Middlesbrough, supportive and considerate, gave him time to go home to Philadelphia to be with his family while the club season was paused for the playing of the World Cup. Did he get to see the USMNT matches at the tournament?
“Yeah, I was able to watch the games. It wasn’t easy. But I still wanted to support them, see them do the best they can, prove the world wrong – that we can play and we’re a force to be reckoned with.
“It was hard to do that, but we’re only in the World Cup every four years.”
Was he in contact with anyone?
“No, I was just going to let them do their thing.”
One person Steffen has spoken to is Luton counterpart Ethan Horvath. Horvath did go to Qatar as part of the US squad and the coincidence of the Championship fixture list brought the two men together in the middle of the pitch at the end of Saturday’s game, two American goalkeepers locked together in freezing fog in the north east of England.

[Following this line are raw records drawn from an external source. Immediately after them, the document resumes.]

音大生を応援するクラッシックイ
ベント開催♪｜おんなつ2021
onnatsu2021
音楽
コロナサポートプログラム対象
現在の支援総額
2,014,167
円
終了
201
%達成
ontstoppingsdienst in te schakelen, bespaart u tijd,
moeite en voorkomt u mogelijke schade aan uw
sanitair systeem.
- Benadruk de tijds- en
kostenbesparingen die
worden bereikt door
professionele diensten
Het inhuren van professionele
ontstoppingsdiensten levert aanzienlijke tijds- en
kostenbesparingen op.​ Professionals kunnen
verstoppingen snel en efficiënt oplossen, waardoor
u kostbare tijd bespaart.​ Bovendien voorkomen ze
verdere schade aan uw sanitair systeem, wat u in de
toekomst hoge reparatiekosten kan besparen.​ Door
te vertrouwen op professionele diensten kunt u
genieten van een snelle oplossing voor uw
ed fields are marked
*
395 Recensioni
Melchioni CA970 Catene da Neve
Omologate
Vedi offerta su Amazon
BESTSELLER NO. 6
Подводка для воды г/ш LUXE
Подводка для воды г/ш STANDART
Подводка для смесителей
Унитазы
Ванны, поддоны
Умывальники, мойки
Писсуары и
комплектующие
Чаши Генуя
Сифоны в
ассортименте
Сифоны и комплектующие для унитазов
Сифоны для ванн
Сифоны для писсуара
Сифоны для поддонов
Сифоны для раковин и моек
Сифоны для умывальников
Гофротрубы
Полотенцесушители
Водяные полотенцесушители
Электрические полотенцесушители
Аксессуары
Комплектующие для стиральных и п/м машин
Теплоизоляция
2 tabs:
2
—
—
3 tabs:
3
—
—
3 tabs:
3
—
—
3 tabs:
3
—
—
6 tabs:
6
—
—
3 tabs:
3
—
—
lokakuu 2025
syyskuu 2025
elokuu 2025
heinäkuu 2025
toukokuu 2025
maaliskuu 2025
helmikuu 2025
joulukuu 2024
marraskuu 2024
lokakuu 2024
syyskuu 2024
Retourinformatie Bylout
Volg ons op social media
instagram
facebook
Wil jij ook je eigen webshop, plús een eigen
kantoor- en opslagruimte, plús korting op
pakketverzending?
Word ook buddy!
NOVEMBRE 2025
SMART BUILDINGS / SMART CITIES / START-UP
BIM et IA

It was quite a scene. Middlesbrough’s victory lifted them to 12th in the table, three points off the promotion play-offs after a surprisingly slow beginning to the season. Maybe this will signal the re-start of Steffen’s USMNT journey. He confirms that he wants it to continue.
“It was good to see him,” Steffen says of Horvath. “We have great camaraderie. The boys in that camp, in the squad, are just amazing. I hope it’s not the end. I would like to play on. We’ll see. All I can do is move on, eat it up and use it as motivation and work to be at the next camp.”
There is always 2026, the next World Cup, a tournament the US will co-host with Canada and Mexico.
“Yeah,” he says with a smile. “I’ll be 31 then. That’s the goal.”